Lynch isn’t exactly known for mainstream summer blockbusters or straightforward storytelling, but I believe he’s a perfect fit. Who is Ant-Man, really? He’s not the guy who wears the American flag and always does the right thing. He’s not the guy who tries to be a hero, but is mostly an arrogant jerk. He’s not even the guy whose hubris was punished with the occasional outbreak of green monsterism. He’s the guy who sometimes hits his wife and accidentally created an artificial intelligence that will eventually destroy the world. I know neither of those things will be in the movie, but my point stands. More so than most heroes, Ant-Man is someone who operates in the dark fringes of the Marvel Universe. Ask yourself: would a disembodied ear in the grass seem so out of place in Ant-Man’s world?
The Coen Brothers.
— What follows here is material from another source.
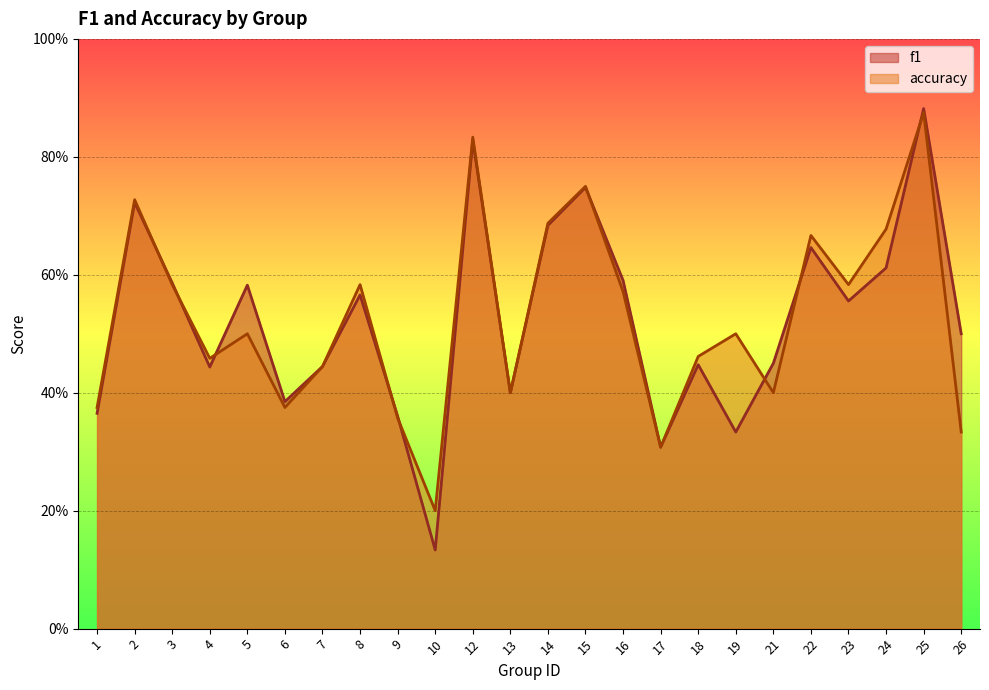

What is the difference between the highest and lowest values at 26?

0.2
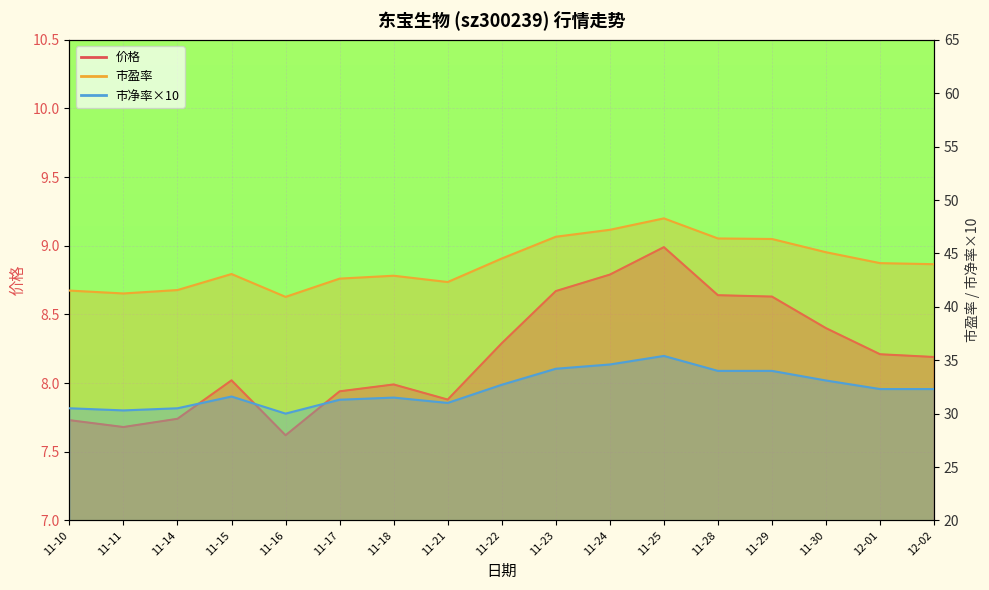

What is the label of the 5th point from the right?

11-28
Listen, I’m no fool. I realize this probably isn’t going to happen, but just think about it for a second.
Actually, nevermind. Ant-Man is outwardly (or at least sees himself as) a genius, but also kind of a bumbling idiot who makes a series of mistakes with extraordinarily grave consequences. What would the Coens know about a character like that?
Do the right thing, Marvel. Pick someone interesting to do Ant-Man, whether it’s one of my four or not. Sure, you’ll still coast for a while if you don’t. Guardians of the Galaxy looks amazing. Joss Whedon is still on board for Avengers 2, but if you keep on this path, it will come crashing down. Maybe not today or tomorrow, but eventually. Do you know what Avengers 3 is going to make then? 667,999,518.